AI's Holy War: When Silicon Valley Became a Religious Battlefield
A Columbia dropout used AI to cheat his way into Amazon and Meta. Then raised $15M from Andreessen Horowitz to help everyone else cheat too. Welcome to tech's new holy war.
Meet Roy Lee: the poster child for AI radicalization. After using AI to fake his way through Columbia and ace Big Tech interviews, he dropped out to build Cluely—an AI that literally markets "cheating on everything." His pitch? Every white-collar job should already be gone. Andreessen Horowitz agreed with a $15M check.
This isn't just about one dropout. The entire AI industry has split into warring religions. Sam Altman declares the singularity has begun. Emily Bender calls chatbots "racist piles of linear algebra," while Gary Marcus compares them to calculators.

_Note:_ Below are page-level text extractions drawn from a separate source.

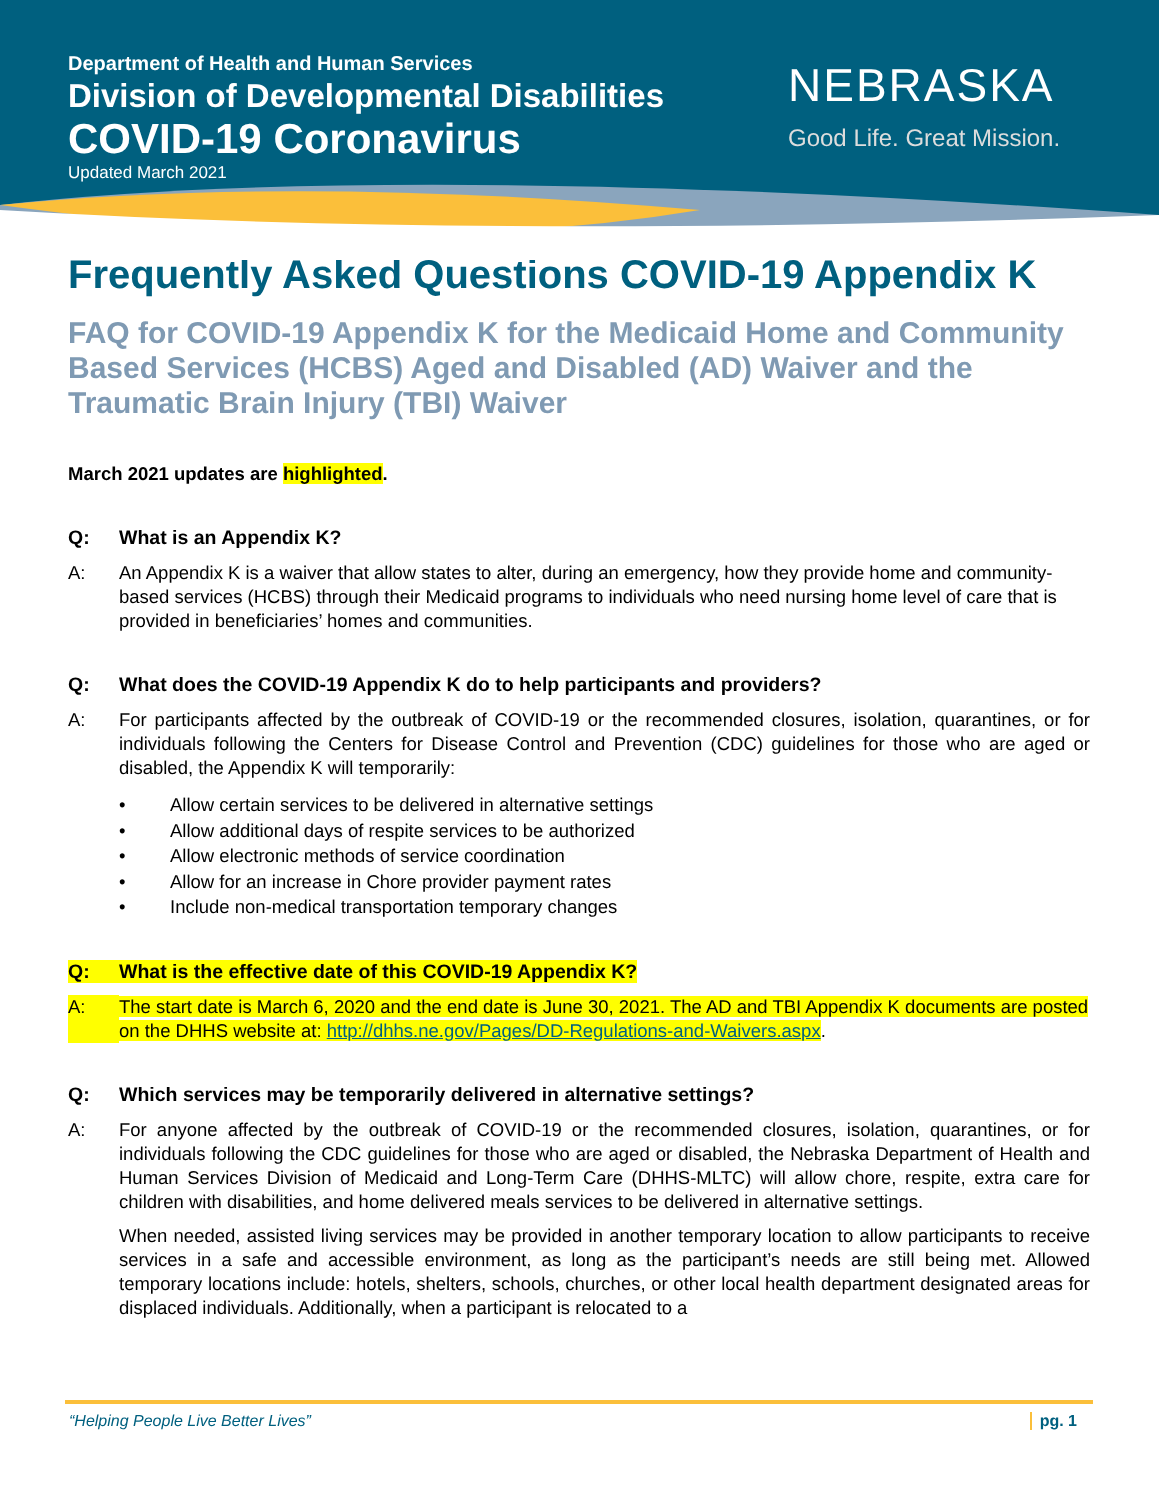Department of Health and Human Services
Division of Developmental Disabilities
COVID-19 Coronavirus
Updated March 2021
NEBRASKA
Good Life. Great Mission.
Frequently Asked Questions COVID-19 Appendix K
FAQ for COVID-19 Appendix K for the Medicaid Home and Community Based Services (HCBS) Aged and Disabled (AD) Waiver and the Traumatic Brain Injury (TBI) Waiver
March 2021 updates are highlighted.
Q: What is an Appendix K?
A: An Appendix K is a waiver that allow states to alter, during an emergency, how they provide home and community-based services (HCBS) through their Medicaid programs to individuals who need nursing home level of care that is provided in beneficiaries’ homes and communities.
Q: What does the COVID-19 Appendix K do to help participants and providers?
A: For participants affected by the outbreak of COVID-19 or the recommended closures, isolation, quarantines, or for individuals following the Centers for Disease Control and Prevention (CDC) guidelines for those who are aged or disabled, the Appendix K will temporarily:
• Allow certain services to be delivered in alternative settings
• Allow additional days of respite services to be authorized
• Allow electronic methods of service coordination
• Allow for an increase in Chore provider payment rates
• Include non-medical transportation temporary changes
Q: What is the effective date of this COVID-19 Appendix K?
A: The start date is March 6, 2020 and the end date is June 30, 2021. The AD and TBI Appendix K documents are posted on the DHHS website at: http://dhhs.ne.gov/Pages/DD-Regulations-and-Waivers.aspx.
Q: Which services may be temporarily delivered in alternative settings?
A: For anyone affected by the outbreak of COVID-19 or the recommended closures, isolation, quarantines, or for individuals following the CDC guidelines for those who are aged or disabled, the Nebraska Department of Health and Human Services Division of Medicaid and Long-Term Care (DHHS-MLTC) will allow chore, respite, extra care for children with disabilities, and home delivered meals services to be delivered in alternative settings.
When needed, assisted living services may be provided in another temporary location to allow participants to receive services in a safe and accessible environment, as long as the participant’s needs are still being met. Allowed temporary locations include: hotels, shelters, schools, churches, or other local health department designated areas for displaced individuals. Additionally, when a participant is relocated to a
“Helping People Live Better Lives” pg. 1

The battleground? Apple's "Illusion of Thinking" paper proved AI fails at basic puzzles—can't even stack blocks when the problem gets complex. Critics celebrated vindication. Believers mocked them with memes of robots destroying cities while humans debate "reasoning."
The real disruption isn't technical, it's ideological. Consider these battle lines:
- AI zealots promise disease cures and economic automation while dismissing job losses
- Skeptics predict the bubble will burst while OpenAI's new image generator reached 130 million users in its first week
- Both camps spin identical evidence to support opposing worldviews
When innovation becomes religion and criticism becomes heresy, we've already lost the plot. Which side of this holy war will history vindicate? Which reality are you betting your career on?